Subsequently, I carefully inspect the lips and perform a gentle massage, using a petrolatum-based ointment. At this point, no nodules or lumps should be detected.

This procedure should take 20 to 30 minutes. Remember to always inject the filler slowly to avoid excess bruising and swelling, overfilling and to minimize the risk of occlusion.

Adverse Events

The most common adverse events are bleeding, erythema and edema. These are temporary. I tell my patients to apply ice packs to the area for up to 24 hours postprocedure to reduce these concerns.

In the case of a herpes outbreak, treatment (as described above) is recommended with 400mg acyclovir three times per day for 10 days or 1g valacyclovir twice per day for seven days.

Severe and prolonged swelling or bruising lasting one week to 10 days may also occur. Lips are prone to swelling, thus the technique for application should be gentle and slow. I recommend ice packs. Antihistamines may also help.

Infections following lip fillers are rare. Be aware that a transmucosal approach may pose a risk for infections by oral flora. Start empiric treatment early if an infection is suspected. Cephalosporins are a good choice to treat perioral infections.

Lumps and nodules are not common when you massage after injecting. If lumps are detected at follow-up, one may try to vigorously massage the area. If lumps persist, use hyaluronidase.

Vascular events typically occur around the corners when performing lip fillers. To avoid these: Avoid going deeper than 4mm into the lips (generally, arteries are located in the submucosal layer); inject slowly; and, if using needles, always aspirate. Every practitioner should have hyaluronidase in the office. If a vascular event is suspected—sudden pain, blanching, mottled skin appearance—immediately inject hyaluronidase to remove the filler.

If the patient has lip asymmetry at follow-up, it may be necessary to reinject with more filler to correct the asymmetry. You can reduce this risk by focusing on the quantities injected in each point, noting baseline asymmetries and planning your treatment to correct them carefully.

Post-Treatment Care

Patients regularly develop several degrees of swelling, bruising and tenderness. As mentioned above, I suggest the application of ice packs up to 24 hours postprocedure. The swelling usually resolves within 72 hours. Bruising takes up to six days to resolve.

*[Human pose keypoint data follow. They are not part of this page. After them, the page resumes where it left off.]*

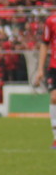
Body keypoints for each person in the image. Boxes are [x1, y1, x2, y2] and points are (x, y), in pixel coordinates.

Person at [33, 11, 56, 149]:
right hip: (54, 67)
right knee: (54, 98)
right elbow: (44, 44)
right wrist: (40, 69)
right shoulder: (51, 20)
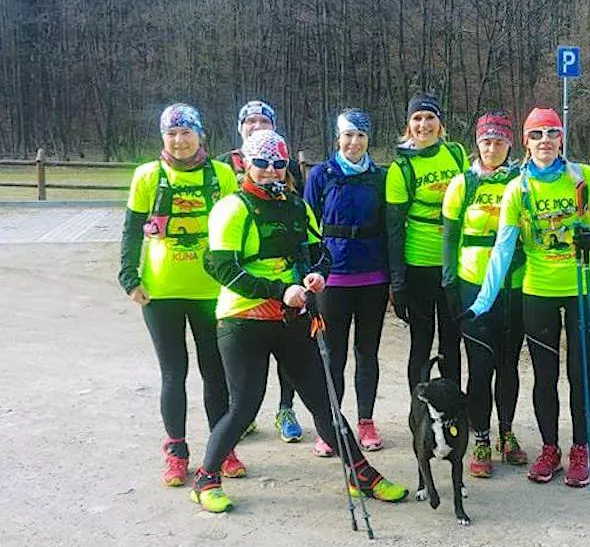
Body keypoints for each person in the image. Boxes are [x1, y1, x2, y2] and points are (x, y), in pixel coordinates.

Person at [191, 129, 407, 512]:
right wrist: (280, 290)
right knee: (245, 405)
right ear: (246, 164)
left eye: (278, 163)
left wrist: (317, 276)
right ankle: (206, 478)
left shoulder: (295, 205)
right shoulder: (232, 208)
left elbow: (321, 252)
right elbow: (223, 268)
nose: (270, 170)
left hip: (291, 317)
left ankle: (359, 472)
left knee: (323, 401)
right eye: (261, 163)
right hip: (243, 319)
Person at [465, 108, 590, 488]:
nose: (544, 140)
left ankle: (580, 449)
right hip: (539, 290)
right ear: (526, 142)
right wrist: (483, 301)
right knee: (545, 376)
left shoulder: (583, 176)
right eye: (536, 134)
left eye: (551, 133)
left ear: (562, 138)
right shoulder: (518, 189)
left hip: (583, 287)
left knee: (581, 373)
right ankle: (550, 449)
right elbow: (502, 249)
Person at [118, 103, 243, 487]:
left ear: (199, 134)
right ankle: (176, 451)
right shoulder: (147, 176)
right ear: (163, 137)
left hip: (212, 291)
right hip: (161, 292)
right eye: (171, 133)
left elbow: (239, 229)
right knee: (173, 373)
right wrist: (129, 277)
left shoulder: (222, 174)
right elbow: (132, 230)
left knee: (215, 373)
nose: (179, 140)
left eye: (186, 132)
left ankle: (222, 449)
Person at [441, 111, 528, 479]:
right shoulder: (463, 184)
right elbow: (449, 239)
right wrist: (449, 284)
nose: (492, 149)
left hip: (514, 284)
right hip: (473, 286)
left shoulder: (522, 182)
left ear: (510, 145)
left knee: (509, 364)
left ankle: (506, 432)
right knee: (480, 366)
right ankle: (480, 436)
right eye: (486, 142)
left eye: (499, 142)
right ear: (477, 144)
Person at [217, 100, 304, 443]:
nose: (257, 126)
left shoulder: (283, 165)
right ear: (240, 127)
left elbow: (297, 214)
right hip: (236, 269)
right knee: (239, 357)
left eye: (264, 121)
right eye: (250, 121)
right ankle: (242, 413)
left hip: (283, 281)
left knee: (289, 353)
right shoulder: (225, 166)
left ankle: (285, 408)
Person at [303, 108, 389, 456]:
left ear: (369, 139)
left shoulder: (380, 177)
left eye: (361, 136)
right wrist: (310, 274)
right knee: (332, 355)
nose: (354, 142)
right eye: (348, 135)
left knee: (367, 353)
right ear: (337, 138)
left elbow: (390, 226)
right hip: (332, 280)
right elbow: (308, 227)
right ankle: (331, 425)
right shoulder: (321, 175)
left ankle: (366, 421)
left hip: (373, 277)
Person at [385, 94, 469, 391]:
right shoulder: (401, 168)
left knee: (452, 341)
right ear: (409, 125)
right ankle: (418, 409)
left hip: (454, 264)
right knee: (421, 342)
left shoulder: (456, 153)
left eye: (430, 117)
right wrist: (397, 282)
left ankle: (452, 408)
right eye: (417, 118)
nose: (424, 125)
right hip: (419, 264)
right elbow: (394, 229)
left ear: (440, 123)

I advise patients to avoid smoking, hot showers, saunas, hot foods and beverages, and heavy exercise for the first 24 hours after filler injection. Makeup also should be avoided for up to 24 hours. If the patient needs to wear makeup, it can be used six hours postprocedure.

Counsel patients that almost 50 percent of the initial volume will fade away. Always arrange a follow-up appointment at least seven days postprocedure to ensure healthy healing and review outcomes and satisfaction.

In cases where there are multiple asymmetries to correct, up to two procedures may be required. I never use two cc syringes in the same treatment, as I’ve encountered greater swelling and discomfort in these cases. If two syringes are required, I perform the injections at different appointments.

Patient satisfaction for lip enhancement with HA filler is high, but treatment is most successful when treatment goals and patient desires are aligned.

Patients often come into my practice wanting to add more volume after being treated elsewhere. I try to steer them toward a more natural look, using simple tools such as a handheld mirror. Generally patients agree, avoiding a third or even fourth filler syringe.

Satisfaction level is up to 90 percent in the first three to six months after the procedure, gradually decreasing over time as the filler degrades.

Miguel Aristizabal, MD, specializes in aesthetic medicine and is the CEO of the Aesthetics & Dermatology Institute (ADEI).